A proposta recebeu 51 votos a favor, 10 contrários e uma abstenção. Mais de 200 emendas foram apresentadas, e cerca de 50 foram aceitas pelo relator, senador Eduardo Braga (MDB-AM). Entre as mudanças incluídas estão ajustes na cobrança da nafta para combater a sonegação e a definição da alíquota de referência do IBS com base na arrecadação dos estados entre 2024 e 2026.
O texto também altera normas do ITCMD (Imposto sobre Transmissão Causa Mortis e Doação), prevê o fim do voto de qualidade em julgamentos de instância administrativa e abre a possibilidade de antecipação opcional do ITBI pelos municípios.
A composição do Conselho Superior do Comitê Gestor terá 27 representantes dos estados e 27 dos municípios, definidos por articulação entre entidades como a Confederação Nacional de Municípios (CNM) e a Frente Nacional de Prefeitos (FNP).

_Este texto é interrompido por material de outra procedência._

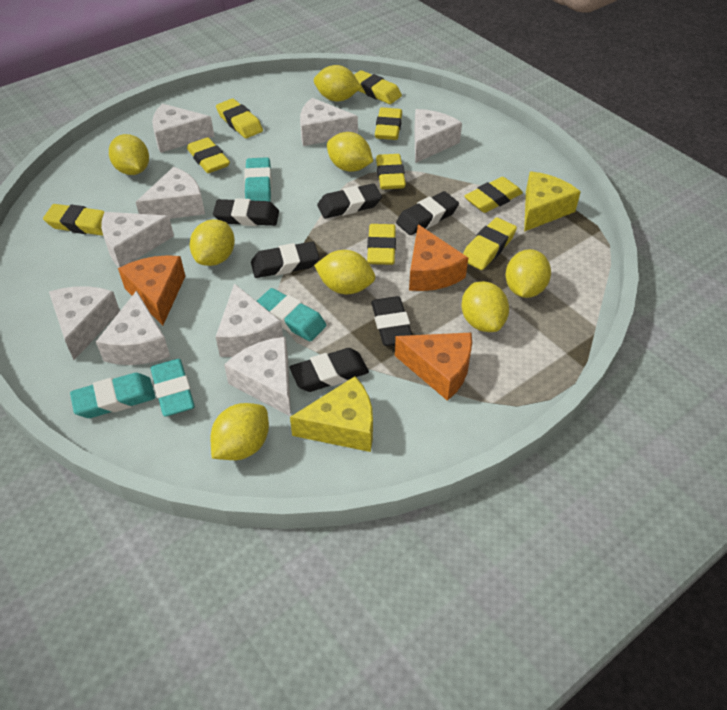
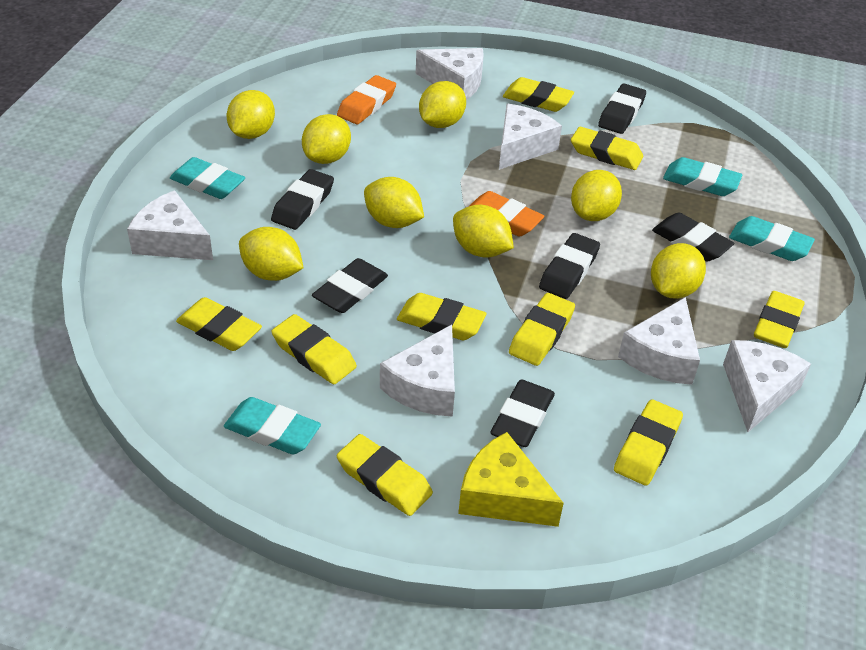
orange cheese: 3 -> 0
orange eraser: 0 -> 2
white cheese: 9 -> 6
yellow cheese: 2 -> 1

Com a aprovação, o projeto retorna à Câmara dos Deputados, que vai analisar as mudanças feitas pelos senadores antes do texto seguir para sanção presidencial.
A medida faz parte da implementação da Emenda Constitucional 132/2023 e é considerada essencial para a transição entre os atuais impostos (ICMS e ISS) e o novo sistema tributário.